Fuck Nostalgia, Maybe
by Alexandra Molotkow
Kids don’t hate their parents’ music anymore. I’ve heard Gen-Xers complain about hippie music, and I know my Boomer dad resented his parents’ polka. But in this day and age, the reverse is truer: kids are more likely to love the music their parents hated the first time around. I love ’70s soft pop, which, to my dad, is music for waiting out death to on brown polyester. Even the rock I like from the ’60s isn’t his bag — I once played him Bubble Puppy’s “Hot Smoke and Sasafrass” thinking he’d at least remember the riff fondly, but he thought the guys held their guitars too high.
This is both generation-specific and universal. Specific because, of course, kids today are less likely to divide their taste along genre lines: your dad might like blues rock, or jazz, or ’70s funk, or ’70s prog, but it’s unlikely he loves all of the above. (Though not impossible — hey, cool dad!) Universal because no matter how old you are, your parents’ past is a fantasy. And because time sweeps away those fine webs of significance that stick to a trend in its heyday, and because even the obviously-very-bad is redeemable from a distance, when it’s not forced on you, once you get to opt in. The past means something different for us, and that’s natural, and basically OK — but.

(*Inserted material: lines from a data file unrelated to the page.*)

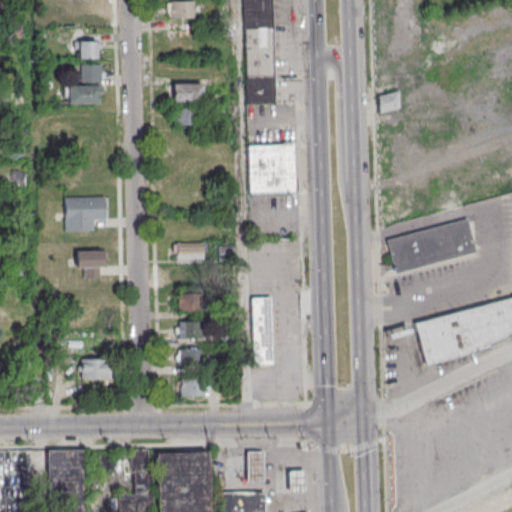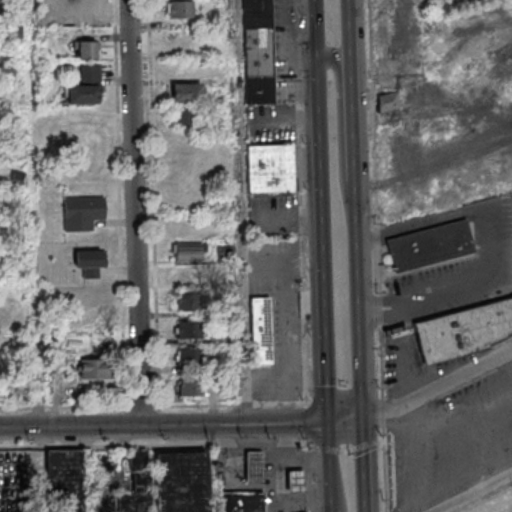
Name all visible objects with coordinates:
building: (84, 6)
building: (180, 8)
road: (319, 28)
building: (85, 49)
building: (258, 52)
road: (352, 60)
building: (84, 86)
building: (185, 92)
building: (388, 102)
building: (181, 116)
road: (343, 135)
building: (270, 168)
road: (355, 175)
building: (82, 212)
road: (243, 212)
road: (138, 213)
road: (35, 214)
road: (422, 223)
road: (325, 240)
building: (430, 246)
building: (189, 252)
road: (301, 256)
road: (378, 256)
building: (89, 262)
building: (189, 273)
road: (485, 278)
building: (192, 302)
road: (407, 303)
road: (361, 325)
building: (189, 329)
building: (464, 329)
building: (260, 330)
building: (189, 357)
road: (509, 357)
building: (92, 368)
building: (191, 387)
road: (347, 422)
traffic signals: (364, 422)
traffic signals: (331, 423)
road: (165, 425)
building: (253, 466)
road: (332, 467)
road: (365, 467)
building: (256, 469)
building: (294, 481)
building: (179, 482)
road: (339, 483)
building: (298, 484)
building: (243, 501)
building: (241, 503)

The trend cycle works differently than it used to. The 20-year nostalgia cliche seems dated; now, as soon as a thing happens, it sits on a shelf for whoever needs it next. Culture is not a bodega that holds only so many goods at once, but a great big supermarket. As Kurt Andersen pointed out a few years back, in an essay whose takeaway I have problems with but which nonetheless points to an actual thing: we’re swamped with technological and sociocultural change — and we reject so much so quickly — but the opposite is true for aesthetics. In music, in film, in literature, again, everything accumulates.

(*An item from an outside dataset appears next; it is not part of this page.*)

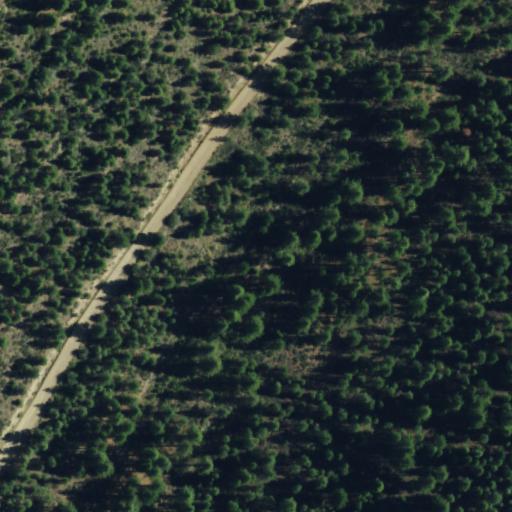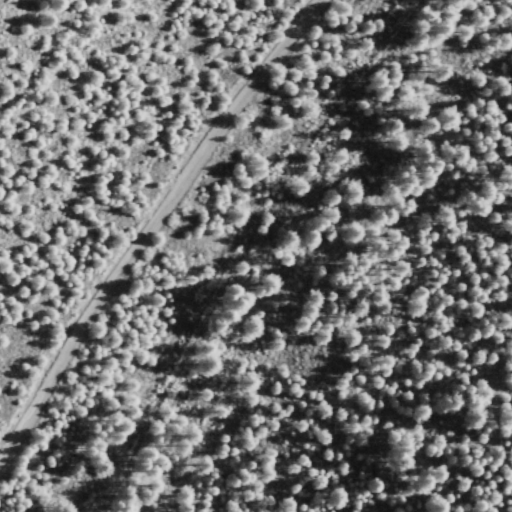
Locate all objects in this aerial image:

This is in many ways a good thing, and in many ways it encourages innovation. Everything is material, and resourcefulness is key: it is much more productive to rummage through the past, taking what you can use, than to revile it. The speed at which the past is recycled can make your head spin — there are revivals in process of movements I never realized were over. But new teens are made every day, and what you loved as a teen means something entirely different to them, and that’s exciting, for culture and personally. New waves of interest give you permission to love things you might have forgotten about or rejected, things that are part of you whether you want them to be or not.

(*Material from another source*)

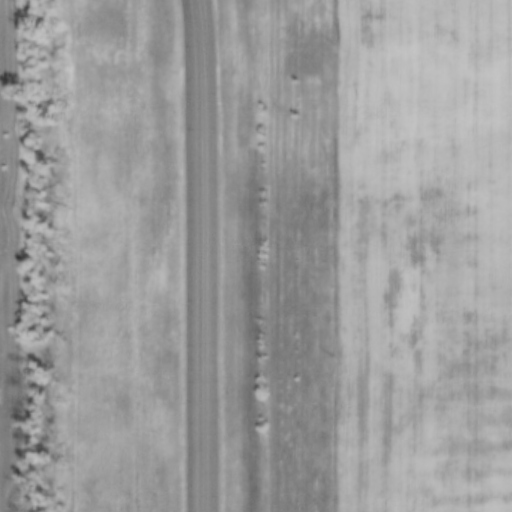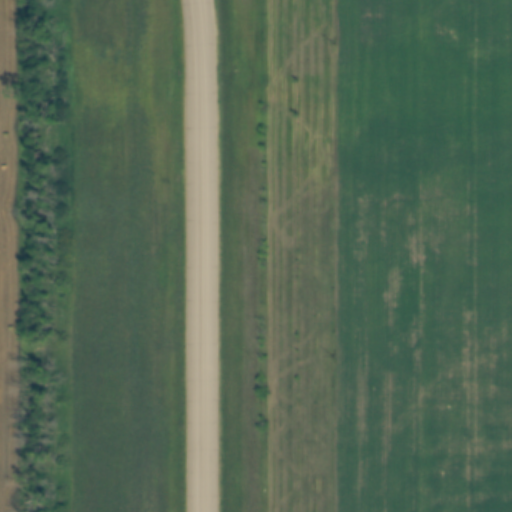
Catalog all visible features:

But the nostalgic lens is rosy. Once something becomes an object for nostalgia — which is to say, immediately — it tends to seem beyond reproach. What goes for Hollywood cinema applies to the culture at large: the pressure to succeed increases the likelihood of falling back on established formulae. And established formulae have never been more acceptable, because no aesthetic would feel out of place in our time. And this is a problem. Because sometimes the past really did suck. When we fully embrace the old because it’s familiar, or fantastical, or campy, we miss the chance to do better. Scraps of the past make the present, but there’s something to be said for rejection, as an instrument of self-definition, and ablution.
Musically speaking, I love the freedom of punk, and the idea of music as a collective tool. But I see huge problems with its ethos, which substitutes political for personal angst, and to be honest, sometimes I just wish the music were better. Emo is in revival (or “did it ever die?”), and while I loved it the first time around, I sort of hate the part of me that loved it — the version of me that saw my problems as monumental, and assumed that because I was sad, I couldn’t also be an asshole. I loved the all-ages shows and the feeling of safety, but I hated the performance thereof; loved the sincerity, hated the whining. And I hate, hate, hate the fact that post-emo indie rock — indie rock in general, really — hasn’t changed significantly since the ’80s, and that it’s performed by more or less the same people.
As for nü-metal — to be honest, I despised it the first time around for reasons so obvious that its revival seems almost just. It’s music for senseless, entitled violence. But I do love how reclaimable it is. “Break Stuff” is a super cathartic song if you’re not playing it for a pit of drunken, sunburned cum kegs. But don’t forget Woodstock ‘99.
Any aesthetic is a packet of history: it’s there for the future, but it holds the past. Those ephemeral webs of significance — the associations that confound our parents when we profess to love the music they hated — are important and worth understanding, even when they seem irrelevant to a new context. There are things I hated growing up, that stood (sometimes ridiculously) for things I felt personally-ideologically opposed to; I’m ready to like them now, and excited to see them find a new home in the hearts of new listeners. But I’m daddish in one sense: I believe it’s worth understanding why people reject the things they did, if only to make them better for posterity, and to know — in the case of disco, for instance — how wrong they were.